> [TASK ITEM]: Filter the entries that follow, copying every line in which the word "Gameplay" appears.

> [GIVEN INFORMATION]:
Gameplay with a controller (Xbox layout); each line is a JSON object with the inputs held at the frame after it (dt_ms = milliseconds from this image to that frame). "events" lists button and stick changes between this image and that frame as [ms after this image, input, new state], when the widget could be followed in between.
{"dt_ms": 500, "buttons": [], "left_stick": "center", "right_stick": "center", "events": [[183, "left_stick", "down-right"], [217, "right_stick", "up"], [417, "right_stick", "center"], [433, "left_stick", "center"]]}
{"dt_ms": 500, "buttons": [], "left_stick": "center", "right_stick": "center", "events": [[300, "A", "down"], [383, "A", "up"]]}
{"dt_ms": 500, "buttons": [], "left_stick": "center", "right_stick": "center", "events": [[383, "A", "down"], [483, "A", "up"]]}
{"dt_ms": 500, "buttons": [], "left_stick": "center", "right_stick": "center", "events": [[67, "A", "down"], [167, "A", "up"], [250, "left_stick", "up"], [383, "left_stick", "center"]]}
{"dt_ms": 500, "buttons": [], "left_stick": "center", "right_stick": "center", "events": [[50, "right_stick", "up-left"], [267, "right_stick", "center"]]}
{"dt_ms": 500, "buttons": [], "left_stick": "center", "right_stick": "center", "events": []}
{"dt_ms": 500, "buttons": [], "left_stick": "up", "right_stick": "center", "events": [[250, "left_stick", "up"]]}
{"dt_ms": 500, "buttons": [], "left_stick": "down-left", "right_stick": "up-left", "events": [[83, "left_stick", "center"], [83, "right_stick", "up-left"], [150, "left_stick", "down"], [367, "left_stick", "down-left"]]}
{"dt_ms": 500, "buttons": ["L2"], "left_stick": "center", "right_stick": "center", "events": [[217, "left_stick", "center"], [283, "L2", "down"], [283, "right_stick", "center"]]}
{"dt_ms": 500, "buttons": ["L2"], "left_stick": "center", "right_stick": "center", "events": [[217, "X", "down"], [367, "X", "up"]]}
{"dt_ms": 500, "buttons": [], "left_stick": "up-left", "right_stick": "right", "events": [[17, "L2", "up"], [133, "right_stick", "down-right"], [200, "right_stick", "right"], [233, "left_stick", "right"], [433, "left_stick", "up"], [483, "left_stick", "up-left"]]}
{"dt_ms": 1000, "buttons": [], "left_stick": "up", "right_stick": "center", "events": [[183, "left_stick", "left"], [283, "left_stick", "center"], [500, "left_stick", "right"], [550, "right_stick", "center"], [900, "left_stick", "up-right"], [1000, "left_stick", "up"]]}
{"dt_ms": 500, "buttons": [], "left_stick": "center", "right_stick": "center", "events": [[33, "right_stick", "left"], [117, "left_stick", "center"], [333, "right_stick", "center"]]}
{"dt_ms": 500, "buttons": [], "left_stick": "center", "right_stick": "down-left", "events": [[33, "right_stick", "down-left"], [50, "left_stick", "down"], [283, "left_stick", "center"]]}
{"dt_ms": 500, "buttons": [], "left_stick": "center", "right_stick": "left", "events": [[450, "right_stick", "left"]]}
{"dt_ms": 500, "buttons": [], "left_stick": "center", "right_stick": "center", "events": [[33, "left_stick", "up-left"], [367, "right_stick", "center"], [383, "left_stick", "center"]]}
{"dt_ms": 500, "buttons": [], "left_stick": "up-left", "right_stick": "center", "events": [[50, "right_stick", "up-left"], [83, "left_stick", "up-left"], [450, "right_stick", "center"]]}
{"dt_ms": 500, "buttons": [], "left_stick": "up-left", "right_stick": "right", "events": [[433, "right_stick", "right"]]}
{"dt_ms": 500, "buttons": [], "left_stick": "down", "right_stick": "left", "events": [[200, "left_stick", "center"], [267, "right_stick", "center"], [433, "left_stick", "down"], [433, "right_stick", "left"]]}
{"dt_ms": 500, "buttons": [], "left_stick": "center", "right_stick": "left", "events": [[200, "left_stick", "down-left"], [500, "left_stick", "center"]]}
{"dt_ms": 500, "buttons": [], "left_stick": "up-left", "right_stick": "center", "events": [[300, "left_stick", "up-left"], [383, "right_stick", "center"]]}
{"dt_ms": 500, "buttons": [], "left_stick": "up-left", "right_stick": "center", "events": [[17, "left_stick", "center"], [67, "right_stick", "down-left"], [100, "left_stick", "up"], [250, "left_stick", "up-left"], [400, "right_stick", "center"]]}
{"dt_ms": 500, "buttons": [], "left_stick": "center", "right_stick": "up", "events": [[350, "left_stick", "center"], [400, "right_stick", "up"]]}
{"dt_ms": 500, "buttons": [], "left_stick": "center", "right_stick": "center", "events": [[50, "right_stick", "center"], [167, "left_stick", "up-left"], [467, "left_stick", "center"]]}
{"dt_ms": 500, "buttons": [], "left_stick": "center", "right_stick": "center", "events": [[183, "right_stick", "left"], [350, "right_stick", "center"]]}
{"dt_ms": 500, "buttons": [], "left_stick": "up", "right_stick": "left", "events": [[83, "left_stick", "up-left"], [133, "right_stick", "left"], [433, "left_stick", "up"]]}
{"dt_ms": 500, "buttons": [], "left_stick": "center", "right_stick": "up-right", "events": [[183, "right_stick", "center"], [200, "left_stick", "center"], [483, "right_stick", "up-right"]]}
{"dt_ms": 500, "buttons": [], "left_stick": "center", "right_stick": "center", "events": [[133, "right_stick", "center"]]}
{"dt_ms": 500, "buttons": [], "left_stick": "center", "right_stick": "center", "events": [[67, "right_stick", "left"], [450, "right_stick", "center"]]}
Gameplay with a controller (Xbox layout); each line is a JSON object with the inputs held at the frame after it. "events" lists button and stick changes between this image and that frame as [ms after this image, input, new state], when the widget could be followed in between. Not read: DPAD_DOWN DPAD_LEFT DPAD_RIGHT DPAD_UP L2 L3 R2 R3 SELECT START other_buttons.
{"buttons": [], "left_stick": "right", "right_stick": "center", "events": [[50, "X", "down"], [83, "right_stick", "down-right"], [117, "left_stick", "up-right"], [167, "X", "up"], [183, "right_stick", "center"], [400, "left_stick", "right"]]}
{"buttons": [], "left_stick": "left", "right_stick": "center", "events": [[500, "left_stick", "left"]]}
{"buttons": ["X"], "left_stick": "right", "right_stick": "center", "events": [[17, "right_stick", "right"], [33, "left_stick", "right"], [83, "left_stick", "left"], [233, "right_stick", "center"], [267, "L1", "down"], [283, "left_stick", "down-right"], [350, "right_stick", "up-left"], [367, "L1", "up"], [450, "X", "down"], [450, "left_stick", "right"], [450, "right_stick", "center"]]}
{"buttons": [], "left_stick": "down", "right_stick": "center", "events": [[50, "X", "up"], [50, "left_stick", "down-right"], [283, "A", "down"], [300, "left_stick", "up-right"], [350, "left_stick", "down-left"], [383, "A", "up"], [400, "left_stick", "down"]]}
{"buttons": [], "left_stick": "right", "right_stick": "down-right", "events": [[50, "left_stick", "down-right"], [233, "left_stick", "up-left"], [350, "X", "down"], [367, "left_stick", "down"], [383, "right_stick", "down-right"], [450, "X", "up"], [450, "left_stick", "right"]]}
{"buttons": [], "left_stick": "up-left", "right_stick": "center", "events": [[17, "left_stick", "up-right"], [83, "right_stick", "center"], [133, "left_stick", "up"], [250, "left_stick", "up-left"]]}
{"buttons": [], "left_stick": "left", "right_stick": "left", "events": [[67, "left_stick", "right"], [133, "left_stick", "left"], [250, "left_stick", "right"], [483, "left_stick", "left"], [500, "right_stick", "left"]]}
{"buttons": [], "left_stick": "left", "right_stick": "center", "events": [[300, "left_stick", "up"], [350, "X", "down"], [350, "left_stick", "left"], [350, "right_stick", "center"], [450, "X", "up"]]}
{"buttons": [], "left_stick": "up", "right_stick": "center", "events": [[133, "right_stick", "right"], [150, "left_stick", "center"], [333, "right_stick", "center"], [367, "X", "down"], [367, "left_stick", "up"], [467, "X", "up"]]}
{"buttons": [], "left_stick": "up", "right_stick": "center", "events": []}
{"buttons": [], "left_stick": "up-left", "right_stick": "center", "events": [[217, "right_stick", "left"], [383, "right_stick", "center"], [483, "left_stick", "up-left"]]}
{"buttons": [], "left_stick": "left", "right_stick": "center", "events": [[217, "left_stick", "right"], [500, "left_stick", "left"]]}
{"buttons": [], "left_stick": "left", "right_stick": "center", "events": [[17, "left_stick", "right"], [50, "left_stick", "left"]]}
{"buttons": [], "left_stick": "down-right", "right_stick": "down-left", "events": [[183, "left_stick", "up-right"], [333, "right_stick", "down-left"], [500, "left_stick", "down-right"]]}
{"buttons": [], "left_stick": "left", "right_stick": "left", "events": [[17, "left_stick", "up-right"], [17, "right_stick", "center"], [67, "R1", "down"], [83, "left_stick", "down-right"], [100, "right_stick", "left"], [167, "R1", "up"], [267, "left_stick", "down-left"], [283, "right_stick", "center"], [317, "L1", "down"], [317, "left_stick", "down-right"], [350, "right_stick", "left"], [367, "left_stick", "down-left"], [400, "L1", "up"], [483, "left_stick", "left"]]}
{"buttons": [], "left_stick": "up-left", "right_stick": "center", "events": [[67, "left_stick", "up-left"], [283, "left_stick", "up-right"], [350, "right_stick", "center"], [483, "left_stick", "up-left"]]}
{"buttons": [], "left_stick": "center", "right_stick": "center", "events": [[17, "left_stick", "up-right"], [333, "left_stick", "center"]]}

> [YOUR SOLUTION]:
Gameplay with a controller (Xbox layout); each line is a JSON object with the inputs held at the frame after it (dt_ms = milliseconds from this image to that frame). "events" lists button and stick changes between this image and that frame as [ms after this image, input, new state], when the widget could be followed in between.
Gameplay with a controller (Xbox layout); each line is a JSON object with the inputs held at the frame after it. "events" lists button and stick changes between this image and that frame as [ms after this image, input, new state], when the widget could be followed in between. Not read: DPAD_DOWN DPAD_LEFT DPAD_RIGHT DPAD_UP L2 L3 R2 R3 SELECT START other_buttons.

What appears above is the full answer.